Problem statement: Reproduce the entries below exactly, but only from the line containing "63: (548, 566, 1.32)" to the line containing "37: (566, 163, 2.48)", inclusive.

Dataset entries
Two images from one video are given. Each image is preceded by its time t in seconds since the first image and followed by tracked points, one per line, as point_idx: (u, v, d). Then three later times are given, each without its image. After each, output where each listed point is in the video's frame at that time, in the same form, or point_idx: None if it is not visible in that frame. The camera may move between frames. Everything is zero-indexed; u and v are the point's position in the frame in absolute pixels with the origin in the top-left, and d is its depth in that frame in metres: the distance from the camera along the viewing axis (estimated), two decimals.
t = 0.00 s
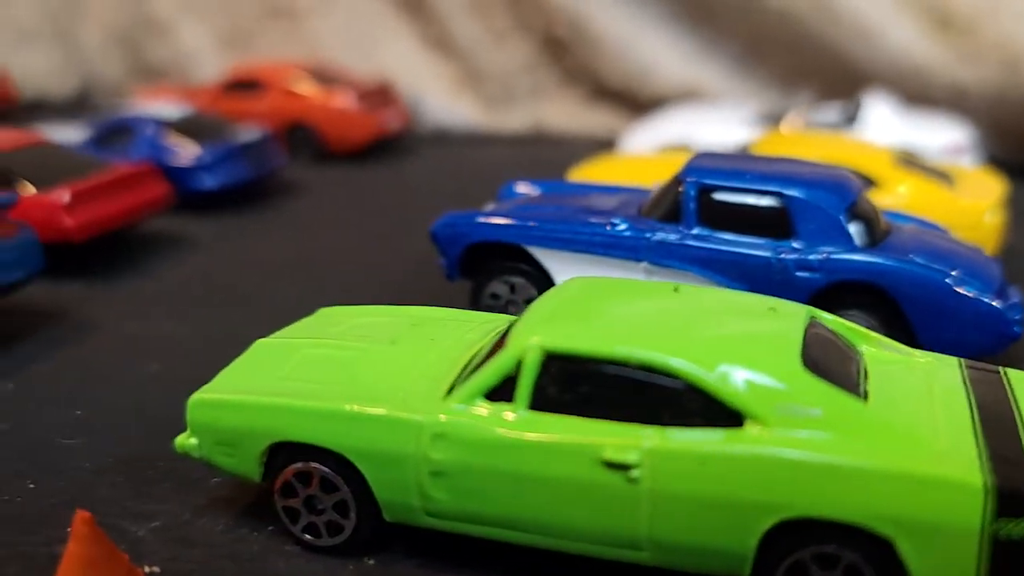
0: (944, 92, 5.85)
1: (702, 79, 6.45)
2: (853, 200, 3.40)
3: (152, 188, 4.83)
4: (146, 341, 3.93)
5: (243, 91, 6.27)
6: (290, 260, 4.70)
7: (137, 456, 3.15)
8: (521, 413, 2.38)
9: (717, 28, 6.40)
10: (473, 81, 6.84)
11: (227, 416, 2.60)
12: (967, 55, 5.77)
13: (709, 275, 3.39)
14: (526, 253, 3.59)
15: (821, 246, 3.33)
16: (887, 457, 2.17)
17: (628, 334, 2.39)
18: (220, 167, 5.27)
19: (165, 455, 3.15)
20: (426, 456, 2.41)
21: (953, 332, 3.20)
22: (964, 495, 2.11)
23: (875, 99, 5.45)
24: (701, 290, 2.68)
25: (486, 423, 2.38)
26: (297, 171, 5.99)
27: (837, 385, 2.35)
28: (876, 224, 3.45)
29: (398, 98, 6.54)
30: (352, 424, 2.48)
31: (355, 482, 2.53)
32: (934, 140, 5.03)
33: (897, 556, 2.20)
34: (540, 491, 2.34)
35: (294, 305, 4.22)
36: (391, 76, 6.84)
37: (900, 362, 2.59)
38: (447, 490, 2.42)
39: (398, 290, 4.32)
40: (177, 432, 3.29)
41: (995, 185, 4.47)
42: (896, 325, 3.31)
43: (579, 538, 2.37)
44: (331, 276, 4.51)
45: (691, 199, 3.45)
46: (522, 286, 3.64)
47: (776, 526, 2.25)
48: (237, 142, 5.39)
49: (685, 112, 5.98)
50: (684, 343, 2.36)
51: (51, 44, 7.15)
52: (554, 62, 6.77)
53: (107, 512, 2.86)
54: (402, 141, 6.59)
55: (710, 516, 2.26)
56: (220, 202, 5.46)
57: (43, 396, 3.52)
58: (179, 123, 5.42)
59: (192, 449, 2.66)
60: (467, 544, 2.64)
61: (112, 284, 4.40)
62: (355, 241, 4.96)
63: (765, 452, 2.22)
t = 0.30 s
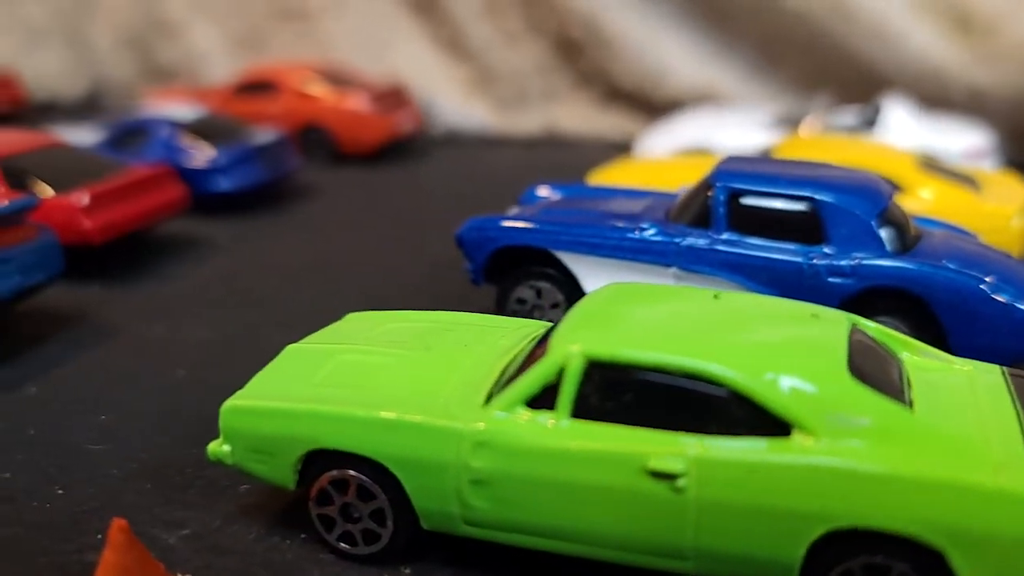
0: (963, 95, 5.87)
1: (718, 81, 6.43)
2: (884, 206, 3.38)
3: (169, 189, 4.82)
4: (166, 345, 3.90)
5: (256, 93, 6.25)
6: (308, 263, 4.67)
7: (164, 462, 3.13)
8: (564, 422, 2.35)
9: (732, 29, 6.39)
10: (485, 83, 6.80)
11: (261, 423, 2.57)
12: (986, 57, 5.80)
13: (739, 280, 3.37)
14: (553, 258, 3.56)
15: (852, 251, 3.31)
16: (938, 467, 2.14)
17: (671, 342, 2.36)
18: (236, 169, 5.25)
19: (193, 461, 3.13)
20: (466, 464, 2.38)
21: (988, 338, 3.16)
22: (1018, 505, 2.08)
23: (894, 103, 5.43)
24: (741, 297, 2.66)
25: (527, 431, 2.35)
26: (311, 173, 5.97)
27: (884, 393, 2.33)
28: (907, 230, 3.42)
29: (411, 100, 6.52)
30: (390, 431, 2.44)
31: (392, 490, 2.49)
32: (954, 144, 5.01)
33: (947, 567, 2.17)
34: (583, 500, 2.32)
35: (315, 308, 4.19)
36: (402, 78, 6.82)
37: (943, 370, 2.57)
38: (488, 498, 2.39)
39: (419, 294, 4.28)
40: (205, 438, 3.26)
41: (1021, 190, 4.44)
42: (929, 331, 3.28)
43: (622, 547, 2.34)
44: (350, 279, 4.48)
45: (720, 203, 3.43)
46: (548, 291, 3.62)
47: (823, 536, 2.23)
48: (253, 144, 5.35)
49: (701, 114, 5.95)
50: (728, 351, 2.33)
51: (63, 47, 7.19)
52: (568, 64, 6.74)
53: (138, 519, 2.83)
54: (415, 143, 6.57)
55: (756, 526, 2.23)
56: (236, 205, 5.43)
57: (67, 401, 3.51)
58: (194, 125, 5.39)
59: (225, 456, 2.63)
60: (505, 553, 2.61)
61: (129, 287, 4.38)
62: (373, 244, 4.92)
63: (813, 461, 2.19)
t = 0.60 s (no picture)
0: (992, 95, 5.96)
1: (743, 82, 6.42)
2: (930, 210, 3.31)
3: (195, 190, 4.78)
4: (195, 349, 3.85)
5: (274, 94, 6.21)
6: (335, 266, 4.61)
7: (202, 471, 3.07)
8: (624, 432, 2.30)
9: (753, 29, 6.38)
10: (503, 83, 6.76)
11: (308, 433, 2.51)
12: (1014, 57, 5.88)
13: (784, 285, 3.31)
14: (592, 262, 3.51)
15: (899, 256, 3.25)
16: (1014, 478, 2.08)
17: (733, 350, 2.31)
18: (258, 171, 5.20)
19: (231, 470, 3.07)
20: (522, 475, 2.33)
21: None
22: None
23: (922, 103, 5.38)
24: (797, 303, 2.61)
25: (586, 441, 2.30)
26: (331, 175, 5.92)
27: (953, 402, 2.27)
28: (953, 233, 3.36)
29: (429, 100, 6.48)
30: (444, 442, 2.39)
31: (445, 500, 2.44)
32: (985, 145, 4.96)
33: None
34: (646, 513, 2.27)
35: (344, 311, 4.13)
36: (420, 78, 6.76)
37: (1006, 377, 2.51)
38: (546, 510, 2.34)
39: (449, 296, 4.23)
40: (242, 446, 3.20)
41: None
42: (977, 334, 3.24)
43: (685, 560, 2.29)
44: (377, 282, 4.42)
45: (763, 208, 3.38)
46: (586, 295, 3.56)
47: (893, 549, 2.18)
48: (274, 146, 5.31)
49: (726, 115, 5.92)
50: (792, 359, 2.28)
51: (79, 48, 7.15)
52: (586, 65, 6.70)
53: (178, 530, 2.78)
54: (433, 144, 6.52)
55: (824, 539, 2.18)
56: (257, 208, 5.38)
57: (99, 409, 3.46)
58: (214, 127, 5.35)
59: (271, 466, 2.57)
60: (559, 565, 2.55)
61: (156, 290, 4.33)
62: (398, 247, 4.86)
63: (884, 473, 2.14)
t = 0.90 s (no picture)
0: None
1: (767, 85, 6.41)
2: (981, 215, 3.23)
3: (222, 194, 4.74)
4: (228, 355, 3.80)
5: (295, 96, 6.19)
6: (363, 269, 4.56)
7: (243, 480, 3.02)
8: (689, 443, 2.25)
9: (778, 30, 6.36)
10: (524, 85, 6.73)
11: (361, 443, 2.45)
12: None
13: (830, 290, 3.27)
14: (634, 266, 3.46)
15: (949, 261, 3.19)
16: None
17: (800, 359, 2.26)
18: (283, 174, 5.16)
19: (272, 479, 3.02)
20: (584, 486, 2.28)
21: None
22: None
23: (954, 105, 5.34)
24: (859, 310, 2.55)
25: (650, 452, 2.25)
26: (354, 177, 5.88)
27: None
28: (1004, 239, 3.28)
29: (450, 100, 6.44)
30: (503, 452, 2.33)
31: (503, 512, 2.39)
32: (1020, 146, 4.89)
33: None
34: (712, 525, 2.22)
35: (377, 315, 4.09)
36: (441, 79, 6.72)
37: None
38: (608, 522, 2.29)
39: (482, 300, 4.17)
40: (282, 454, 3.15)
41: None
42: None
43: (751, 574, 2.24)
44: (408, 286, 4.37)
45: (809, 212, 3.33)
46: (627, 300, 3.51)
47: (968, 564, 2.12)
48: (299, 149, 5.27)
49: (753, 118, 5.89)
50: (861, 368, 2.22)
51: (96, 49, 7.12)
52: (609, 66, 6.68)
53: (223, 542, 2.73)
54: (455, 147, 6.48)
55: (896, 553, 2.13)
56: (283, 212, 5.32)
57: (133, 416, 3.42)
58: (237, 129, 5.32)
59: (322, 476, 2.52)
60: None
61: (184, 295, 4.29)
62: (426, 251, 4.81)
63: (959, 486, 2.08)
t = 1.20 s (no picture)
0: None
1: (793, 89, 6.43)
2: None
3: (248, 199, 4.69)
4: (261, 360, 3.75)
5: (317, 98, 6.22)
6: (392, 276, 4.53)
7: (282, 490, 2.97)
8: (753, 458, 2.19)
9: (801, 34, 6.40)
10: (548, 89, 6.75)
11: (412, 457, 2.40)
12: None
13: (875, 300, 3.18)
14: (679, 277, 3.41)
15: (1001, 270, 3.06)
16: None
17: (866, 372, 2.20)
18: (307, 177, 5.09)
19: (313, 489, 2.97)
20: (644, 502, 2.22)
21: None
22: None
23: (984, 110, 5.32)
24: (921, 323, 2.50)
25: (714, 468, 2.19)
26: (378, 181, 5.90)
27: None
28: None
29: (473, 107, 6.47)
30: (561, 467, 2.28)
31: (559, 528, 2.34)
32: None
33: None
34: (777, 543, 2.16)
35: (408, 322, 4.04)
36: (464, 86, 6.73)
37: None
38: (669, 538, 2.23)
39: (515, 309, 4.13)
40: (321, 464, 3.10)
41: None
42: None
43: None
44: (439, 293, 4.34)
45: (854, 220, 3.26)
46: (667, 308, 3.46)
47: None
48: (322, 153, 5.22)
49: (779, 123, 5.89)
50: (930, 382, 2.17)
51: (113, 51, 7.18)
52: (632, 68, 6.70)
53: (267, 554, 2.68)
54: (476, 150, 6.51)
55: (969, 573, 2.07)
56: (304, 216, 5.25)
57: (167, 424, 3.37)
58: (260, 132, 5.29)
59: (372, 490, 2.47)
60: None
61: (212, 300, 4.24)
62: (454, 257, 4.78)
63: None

==

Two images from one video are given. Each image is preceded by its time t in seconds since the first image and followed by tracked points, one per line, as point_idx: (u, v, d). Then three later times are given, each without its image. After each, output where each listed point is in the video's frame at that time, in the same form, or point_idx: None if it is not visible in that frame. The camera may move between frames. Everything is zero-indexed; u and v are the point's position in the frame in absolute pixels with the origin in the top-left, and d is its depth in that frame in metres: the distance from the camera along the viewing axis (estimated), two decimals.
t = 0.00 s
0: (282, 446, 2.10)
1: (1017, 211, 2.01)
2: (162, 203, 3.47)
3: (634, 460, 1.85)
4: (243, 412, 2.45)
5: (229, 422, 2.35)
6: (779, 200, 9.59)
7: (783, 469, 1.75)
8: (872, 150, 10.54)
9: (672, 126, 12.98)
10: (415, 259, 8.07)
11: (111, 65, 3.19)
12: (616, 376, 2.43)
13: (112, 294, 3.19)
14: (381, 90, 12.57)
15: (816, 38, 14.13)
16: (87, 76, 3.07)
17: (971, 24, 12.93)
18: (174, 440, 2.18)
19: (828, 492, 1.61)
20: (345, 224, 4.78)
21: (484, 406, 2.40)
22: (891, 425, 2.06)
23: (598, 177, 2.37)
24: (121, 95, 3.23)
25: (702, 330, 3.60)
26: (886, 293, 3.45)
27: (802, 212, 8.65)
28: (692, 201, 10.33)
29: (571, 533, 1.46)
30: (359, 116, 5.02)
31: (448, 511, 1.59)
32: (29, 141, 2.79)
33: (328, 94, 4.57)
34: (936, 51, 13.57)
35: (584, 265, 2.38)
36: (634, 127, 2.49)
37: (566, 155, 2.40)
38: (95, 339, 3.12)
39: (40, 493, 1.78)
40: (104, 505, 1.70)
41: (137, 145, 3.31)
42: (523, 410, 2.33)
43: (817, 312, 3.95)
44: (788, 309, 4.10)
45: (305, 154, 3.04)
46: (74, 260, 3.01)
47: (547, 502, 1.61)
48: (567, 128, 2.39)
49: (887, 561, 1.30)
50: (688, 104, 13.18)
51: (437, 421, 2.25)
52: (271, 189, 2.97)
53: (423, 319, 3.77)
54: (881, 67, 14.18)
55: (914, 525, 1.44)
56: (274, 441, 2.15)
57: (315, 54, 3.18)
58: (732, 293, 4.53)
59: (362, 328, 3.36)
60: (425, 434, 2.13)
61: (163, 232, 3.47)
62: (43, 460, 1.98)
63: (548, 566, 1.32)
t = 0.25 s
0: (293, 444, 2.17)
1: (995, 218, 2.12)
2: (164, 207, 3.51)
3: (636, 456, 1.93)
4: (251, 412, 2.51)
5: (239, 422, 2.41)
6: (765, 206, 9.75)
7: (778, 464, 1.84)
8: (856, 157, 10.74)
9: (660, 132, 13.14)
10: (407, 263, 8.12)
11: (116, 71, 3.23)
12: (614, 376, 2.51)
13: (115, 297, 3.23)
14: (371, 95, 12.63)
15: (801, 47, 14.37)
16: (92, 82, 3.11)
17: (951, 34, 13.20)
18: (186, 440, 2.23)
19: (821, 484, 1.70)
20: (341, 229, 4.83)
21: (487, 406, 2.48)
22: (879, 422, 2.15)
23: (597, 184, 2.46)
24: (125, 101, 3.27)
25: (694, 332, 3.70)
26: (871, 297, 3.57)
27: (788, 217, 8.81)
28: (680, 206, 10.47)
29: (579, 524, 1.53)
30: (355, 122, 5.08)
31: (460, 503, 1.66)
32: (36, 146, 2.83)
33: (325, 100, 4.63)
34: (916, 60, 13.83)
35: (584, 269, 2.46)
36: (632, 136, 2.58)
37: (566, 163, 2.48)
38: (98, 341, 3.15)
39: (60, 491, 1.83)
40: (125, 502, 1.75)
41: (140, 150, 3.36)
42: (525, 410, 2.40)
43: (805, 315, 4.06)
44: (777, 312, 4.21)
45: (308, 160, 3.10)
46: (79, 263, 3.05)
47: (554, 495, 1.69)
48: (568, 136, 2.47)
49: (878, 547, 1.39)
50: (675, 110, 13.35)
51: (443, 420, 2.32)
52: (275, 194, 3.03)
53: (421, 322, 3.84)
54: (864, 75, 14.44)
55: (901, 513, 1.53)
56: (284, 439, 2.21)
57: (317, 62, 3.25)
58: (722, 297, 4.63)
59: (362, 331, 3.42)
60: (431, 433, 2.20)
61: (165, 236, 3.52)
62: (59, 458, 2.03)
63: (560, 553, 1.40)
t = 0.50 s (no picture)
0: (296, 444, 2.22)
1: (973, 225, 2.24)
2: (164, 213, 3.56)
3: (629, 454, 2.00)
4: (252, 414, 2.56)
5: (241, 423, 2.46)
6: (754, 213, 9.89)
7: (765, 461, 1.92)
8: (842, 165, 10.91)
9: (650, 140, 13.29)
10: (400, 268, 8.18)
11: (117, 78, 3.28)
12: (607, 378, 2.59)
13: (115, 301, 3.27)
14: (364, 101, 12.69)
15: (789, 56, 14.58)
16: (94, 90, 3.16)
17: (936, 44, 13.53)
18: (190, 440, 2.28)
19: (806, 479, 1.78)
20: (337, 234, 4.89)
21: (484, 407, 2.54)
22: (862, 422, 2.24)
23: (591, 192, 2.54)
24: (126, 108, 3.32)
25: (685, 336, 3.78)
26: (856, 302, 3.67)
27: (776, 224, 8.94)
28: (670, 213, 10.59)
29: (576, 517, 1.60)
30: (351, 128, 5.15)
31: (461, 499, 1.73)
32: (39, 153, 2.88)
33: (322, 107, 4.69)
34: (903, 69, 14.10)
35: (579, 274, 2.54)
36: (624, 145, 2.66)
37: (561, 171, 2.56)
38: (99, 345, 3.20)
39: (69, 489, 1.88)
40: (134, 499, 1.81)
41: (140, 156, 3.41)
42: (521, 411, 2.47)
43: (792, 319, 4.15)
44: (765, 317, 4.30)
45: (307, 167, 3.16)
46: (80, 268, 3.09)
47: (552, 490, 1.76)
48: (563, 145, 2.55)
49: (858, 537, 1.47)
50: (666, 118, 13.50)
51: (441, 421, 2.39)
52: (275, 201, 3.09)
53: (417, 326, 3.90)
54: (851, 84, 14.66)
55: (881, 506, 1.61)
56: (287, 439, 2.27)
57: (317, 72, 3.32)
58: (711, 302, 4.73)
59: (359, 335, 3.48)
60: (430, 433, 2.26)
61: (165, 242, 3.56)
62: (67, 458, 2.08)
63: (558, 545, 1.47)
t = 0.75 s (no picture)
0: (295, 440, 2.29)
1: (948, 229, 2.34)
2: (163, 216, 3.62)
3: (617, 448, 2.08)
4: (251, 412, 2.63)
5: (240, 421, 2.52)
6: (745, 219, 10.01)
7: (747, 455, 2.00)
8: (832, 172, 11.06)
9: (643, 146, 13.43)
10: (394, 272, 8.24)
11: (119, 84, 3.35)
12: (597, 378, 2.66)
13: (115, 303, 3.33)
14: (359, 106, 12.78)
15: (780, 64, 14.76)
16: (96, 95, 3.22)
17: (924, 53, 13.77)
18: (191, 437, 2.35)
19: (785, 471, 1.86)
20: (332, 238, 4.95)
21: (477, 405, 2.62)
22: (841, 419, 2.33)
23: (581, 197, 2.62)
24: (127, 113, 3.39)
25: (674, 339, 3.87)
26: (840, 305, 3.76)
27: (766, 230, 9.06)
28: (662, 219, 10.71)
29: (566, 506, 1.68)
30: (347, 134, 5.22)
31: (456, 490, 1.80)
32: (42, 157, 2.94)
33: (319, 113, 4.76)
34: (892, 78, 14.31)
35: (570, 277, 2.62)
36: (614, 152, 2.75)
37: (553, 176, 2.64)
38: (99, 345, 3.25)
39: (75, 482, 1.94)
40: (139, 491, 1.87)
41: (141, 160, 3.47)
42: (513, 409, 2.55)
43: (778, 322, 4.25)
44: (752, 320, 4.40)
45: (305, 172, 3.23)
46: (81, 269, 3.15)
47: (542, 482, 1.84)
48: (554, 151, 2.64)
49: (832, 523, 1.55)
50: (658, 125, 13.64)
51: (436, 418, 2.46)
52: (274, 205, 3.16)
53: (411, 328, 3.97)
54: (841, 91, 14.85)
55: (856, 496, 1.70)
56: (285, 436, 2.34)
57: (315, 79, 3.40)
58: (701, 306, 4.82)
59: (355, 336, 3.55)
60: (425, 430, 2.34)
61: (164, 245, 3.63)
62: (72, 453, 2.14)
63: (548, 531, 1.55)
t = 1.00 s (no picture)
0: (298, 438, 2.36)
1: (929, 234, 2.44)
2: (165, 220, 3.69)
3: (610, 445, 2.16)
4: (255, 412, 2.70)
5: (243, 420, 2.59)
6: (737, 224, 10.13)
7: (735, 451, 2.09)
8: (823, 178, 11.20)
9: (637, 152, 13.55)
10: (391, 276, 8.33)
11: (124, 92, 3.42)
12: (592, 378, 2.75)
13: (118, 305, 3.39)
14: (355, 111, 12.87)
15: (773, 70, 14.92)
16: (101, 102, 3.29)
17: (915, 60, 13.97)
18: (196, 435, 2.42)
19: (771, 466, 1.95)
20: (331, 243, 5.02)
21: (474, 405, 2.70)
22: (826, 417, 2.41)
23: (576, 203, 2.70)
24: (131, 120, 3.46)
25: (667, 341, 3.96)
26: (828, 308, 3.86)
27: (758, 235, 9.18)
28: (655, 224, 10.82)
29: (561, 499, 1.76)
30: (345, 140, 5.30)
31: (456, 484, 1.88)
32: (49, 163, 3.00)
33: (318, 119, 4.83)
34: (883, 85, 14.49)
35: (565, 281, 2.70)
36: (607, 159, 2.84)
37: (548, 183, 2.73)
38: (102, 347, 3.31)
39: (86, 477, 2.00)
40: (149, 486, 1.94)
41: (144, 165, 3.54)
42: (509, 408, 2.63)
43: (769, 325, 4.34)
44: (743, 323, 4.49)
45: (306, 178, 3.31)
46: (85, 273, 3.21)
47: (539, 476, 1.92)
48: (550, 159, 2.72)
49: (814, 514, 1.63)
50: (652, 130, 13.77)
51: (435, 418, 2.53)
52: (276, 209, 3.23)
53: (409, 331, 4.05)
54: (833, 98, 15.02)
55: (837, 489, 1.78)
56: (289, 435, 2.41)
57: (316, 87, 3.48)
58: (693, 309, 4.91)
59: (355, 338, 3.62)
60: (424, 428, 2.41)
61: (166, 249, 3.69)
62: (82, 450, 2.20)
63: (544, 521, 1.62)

Exercise result:
63: (548, 566, 1.32)
t = 0.25 s
0: (293, 444, 2.17)
1: (995, 218, 2.12)
2: (164, 207, 3.51)
3: (636, 456, 1.93)
4: (251, 412, 2.51)
5: (239, 422, 2.41)
6: (765, 206, 9.75)
7: (778, 464, 1.84)
8: (856, 157, 10.74)
9: (660, 132, 13.14)
10: (407, 263, 8.12)
11: (116, 71, 3.23)
12: (614, 376, 2.51)
13: (115, 297, 3.23)
14: (371, 95, 12.63)
15: (801, 47, 14.37)
16: (92, 82, 3.11)
17: (951, 34, 13.20)
18: (186, 440, 2.23)
19: (821, 484, 1.70)
20: (341, 229, 4.83)
21: (487, 406, 2.48)
22: (879, 422, 2.15)
23: (597, 184, 2.46)
24: (125, 101, 3.27)
25: (694, 332, 3.70)
26: (871, 297, 3.57)
27: (788, 217, 8.81)
28: (680, 206, 10.47)
29: (579, 524, 1.53)
30: (355, 122, 5.08)
31: (460, 503, 1.66)
32: (36, 146, 2.83)
33: (325, 100, 4.63)
34: (916, 60, 13.83)
35: (584, 269, 2.46)
36: (632, 136, 2.58)
37: (566, 163, 2.48)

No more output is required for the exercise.